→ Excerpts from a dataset
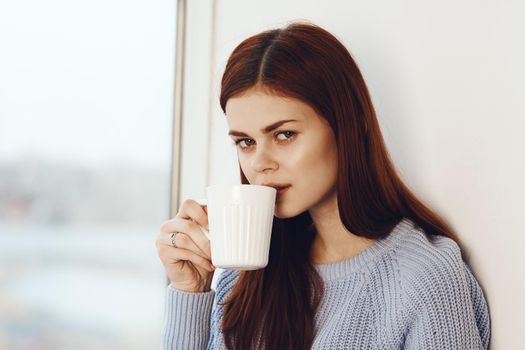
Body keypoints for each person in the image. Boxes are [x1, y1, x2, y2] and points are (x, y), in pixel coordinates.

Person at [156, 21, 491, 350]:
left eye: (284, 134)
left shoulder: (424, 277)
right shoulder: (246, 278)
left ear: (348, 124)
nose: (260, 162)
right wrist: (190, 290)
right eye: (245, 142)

==

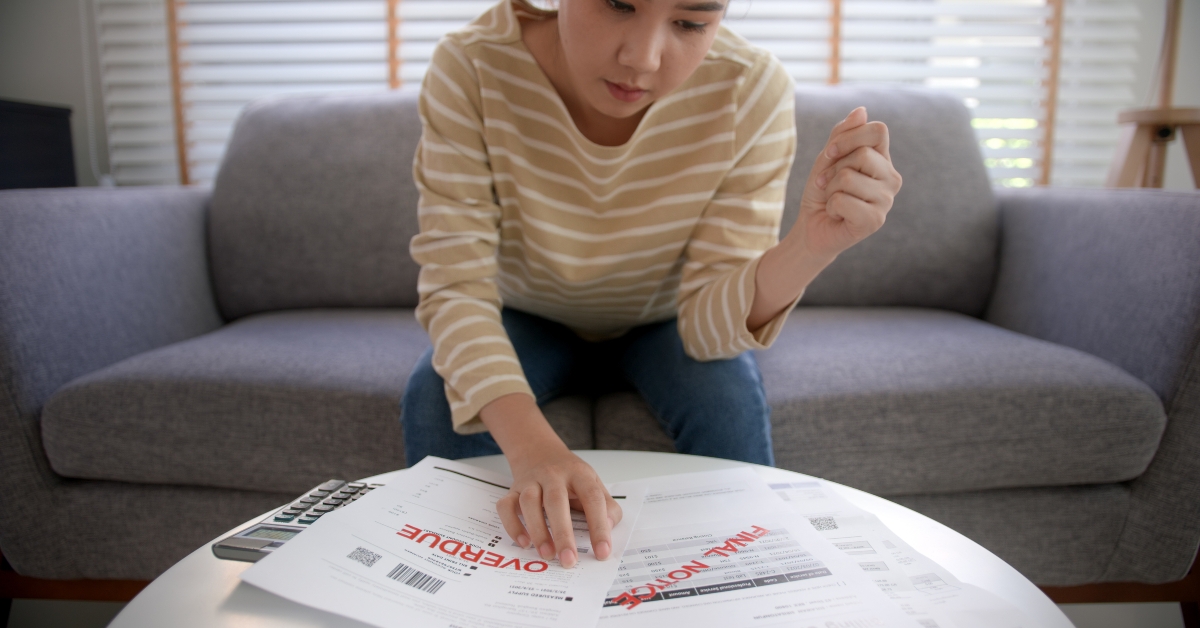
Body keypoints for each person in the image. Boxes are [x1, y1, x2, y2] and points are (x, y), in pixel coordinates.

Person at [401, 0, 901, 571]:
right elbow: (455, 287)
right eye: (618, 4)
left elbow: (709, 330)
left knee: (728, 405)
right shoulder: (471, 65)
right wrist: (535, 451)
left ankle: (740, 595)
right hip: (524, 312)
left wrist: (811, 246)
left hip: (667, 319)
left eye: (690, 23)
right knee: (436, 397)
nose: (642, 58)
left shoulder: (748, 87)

---

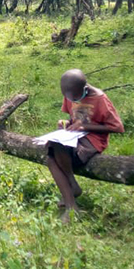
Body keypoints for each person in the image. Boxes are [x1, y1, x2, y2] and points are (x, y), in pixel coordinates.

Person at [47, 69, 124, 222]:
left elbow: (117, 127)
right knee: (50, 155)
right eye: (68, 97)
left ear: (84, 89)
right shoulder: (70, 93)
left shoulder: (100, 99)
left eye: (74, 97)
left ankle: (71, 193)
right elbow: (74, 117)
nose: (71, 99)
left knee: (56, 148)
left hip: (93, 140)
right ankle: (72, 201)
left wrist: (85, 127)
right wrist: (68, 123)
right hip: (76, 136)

→ Exercise description
Quote the data above from the line containing "left ear: (84, 89)" to the line containing "right hip: (76, 136)", inclusive, and stop.

→ Exercise output
left ear: (84, 89)
right shoulder: (70, 93)
left shoulder: (100, 99)
left eye: (74, 97)
left ankle: (71, 193)
right elbow: (74, 117)
nose: (71, 99)
left knee: (56, 148)
left hip: (93, 140)
right ankle: (72, 201)
left wrist: (85, 127)
right wrist: (68, 123)
right hip: (76, 136)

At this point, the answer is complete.